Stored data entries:
----------
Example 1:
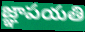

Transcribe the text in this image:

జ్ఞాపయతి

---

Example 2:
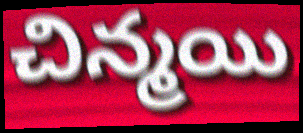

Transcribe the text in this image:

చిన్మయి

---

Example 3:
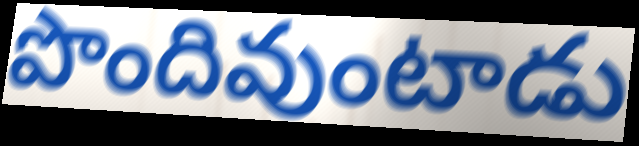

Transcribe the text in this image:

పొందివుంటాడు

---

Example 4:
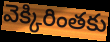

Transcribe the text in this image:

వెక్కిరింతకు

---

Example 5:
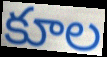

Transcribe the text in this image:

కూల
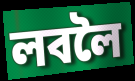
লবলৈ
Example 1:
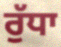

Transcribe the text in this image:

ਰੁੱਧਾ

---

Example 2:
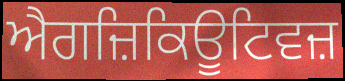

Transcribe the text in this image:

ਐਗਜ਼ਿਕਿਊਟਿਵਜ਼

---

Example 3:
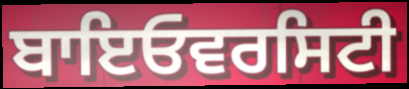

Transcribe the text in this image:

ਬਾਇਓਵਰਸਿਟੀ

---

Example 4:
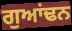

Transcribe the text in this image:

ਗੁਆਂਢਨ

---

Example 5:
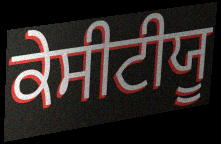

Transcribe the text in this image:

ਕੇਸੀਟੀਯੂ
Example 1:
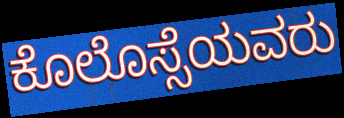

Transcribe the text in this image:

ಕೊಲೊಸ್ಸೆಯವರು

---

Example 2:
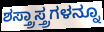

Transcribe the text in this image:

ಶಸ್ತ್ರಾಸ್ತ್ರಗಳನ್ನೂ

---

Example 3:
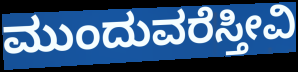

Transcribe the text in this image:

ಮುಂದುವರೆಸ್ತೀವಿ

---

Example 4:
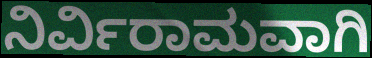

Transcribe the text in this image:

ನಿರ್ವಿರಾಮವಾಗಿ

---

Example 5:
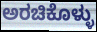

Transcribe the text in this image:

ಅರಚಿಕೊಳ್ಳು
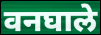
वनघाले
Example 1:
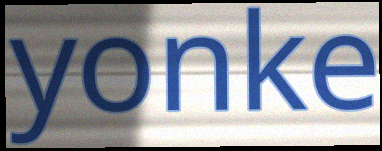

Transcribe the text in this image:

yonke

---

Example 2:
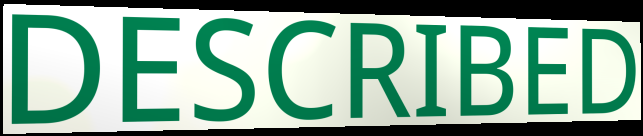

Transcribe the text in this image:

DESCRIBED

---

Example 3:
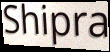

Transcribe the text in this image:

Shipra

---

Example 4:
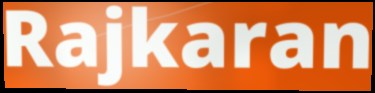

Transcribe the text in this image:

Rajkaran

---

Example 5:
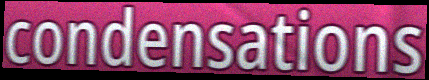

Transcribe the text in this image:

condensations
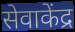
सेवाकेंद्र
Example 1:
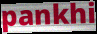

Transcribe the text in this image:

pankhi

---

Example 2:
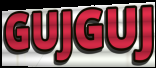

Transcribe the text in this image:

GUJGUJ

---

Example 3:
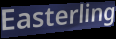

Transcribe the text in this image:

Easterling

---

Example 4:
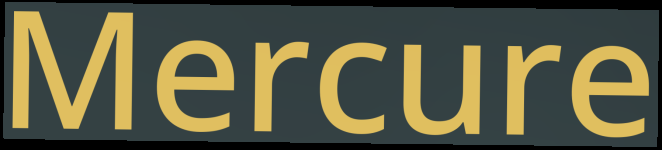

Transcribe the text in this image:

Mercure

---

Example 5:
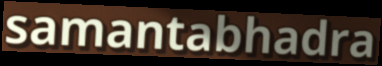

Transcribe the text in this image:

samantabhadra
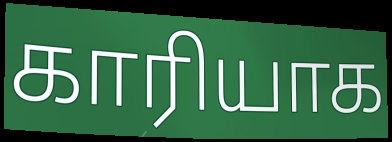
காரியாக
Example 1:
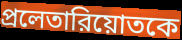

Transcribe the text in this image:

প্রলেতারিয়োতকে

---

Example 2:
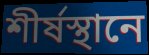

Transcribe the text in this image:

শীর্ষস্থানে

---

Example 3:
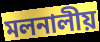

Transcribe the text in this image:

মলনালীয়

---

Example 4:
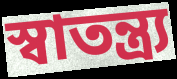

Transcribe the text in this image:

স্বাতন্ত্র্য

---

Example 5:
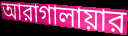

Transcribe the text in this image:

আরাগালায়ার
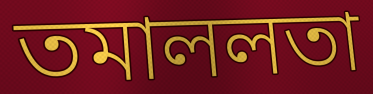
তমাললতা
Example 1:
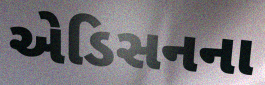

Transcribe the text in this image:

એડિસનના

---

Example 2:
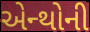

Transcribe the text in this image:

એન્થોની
----------
Prompt: For this exercise, please reproduce the records above exactly and drop the images.

Output for this task:
Example 1:

Transcribe the text in this image:

జ్ఞాపయతి

---

Example 2:

Transcribe the text in this image:

చిన్మయి

---

Example 3:

Transcribe the text in this image:

పొందివుంటాడు

---

Example 4:

Transcribe the text in this image:

వెక్కిరింతకు

---

Example 5:

Transcribe the text in this image:

కూల
লবলৈ
Example 1:

Transcribe the text in this image:

ਰੁੱਧਾ

---

Example 2:

Transcribe the text in this image:

ਐਗਜ਼ਿਕਿਊਟਿਵਜ਼

---

Example 3:

Transcribe the text in this image:

ਬਾਇਓਵਰਸਿਟੀ

---

Example 4:

Transcribe the text in this image:

ਗੁਆਂਢਨ

---

Example 5:

Transcribe the text in this image:

ਕੇਸੀਟੀਯੂ
Example 1:

Transcribe the text in this image:

ಕೊಲೊಸ್ಸೆಯವರು

---

Example 2:

Transcribe the text in this image:

ಶಸ್ತ್ರಾಸ್ತ್ರಗಳನ್ನೂ

---

Example 3:

Transcribe the text in this image:

ಮುಂದುವರೆಸ್ತೀವಿ

---

Example 4:

Transcribe the text in this image:

ನಿರ್ವಿರಾಮವಾಗಿ

---

Example 5:

Transcribe the text in this image:

ಅರಚಿಕೊಳ್ಳು
वनघाले
Example 1:

Transcribe the text in this image:

yonke

---

Example 2:

Transcribe the text in this image:

DESCRIBED

---

Example 3:

Transcribe the text in this image:

Shipra

---

Example 4:

Transcribe the text in this image:

Rajkaran

---

Example 5:

Transcribe the text in this image:

condensations
सेवाकेंद्र
Example 1:

Transcribe the text in this image:

pankhi

---

Example 2:

Transcribe the text in this image:

GUJGUJ

---

Example 3:

Transcribe the text in this image:

Easterling

---

Example 4:

Transcribe the text in this image:

Mercure

---

Example 5:

Transcribe the text in this image:

samantabhadra
காரியாக
Example 1:

Transcribe the text in this image:

প্রলেতারিয়োতকে

---

Example 2:

Transcribe the text in this image:

শীর্ষস্থানে

---

Example 3:

Transcribe the text in this image:

মলনালীয়

---

Example 4:

Transcribe the text in this image:

স্বাতন্ত্র্য

---

Example 5:

Transcribe the text in this image:

আরাগালায়ার
তমাললতা
Example 1:

Transcribe the text in this image:

એડિસનના

---

Example 2:

Transcribe the text in this image:

એન્થોની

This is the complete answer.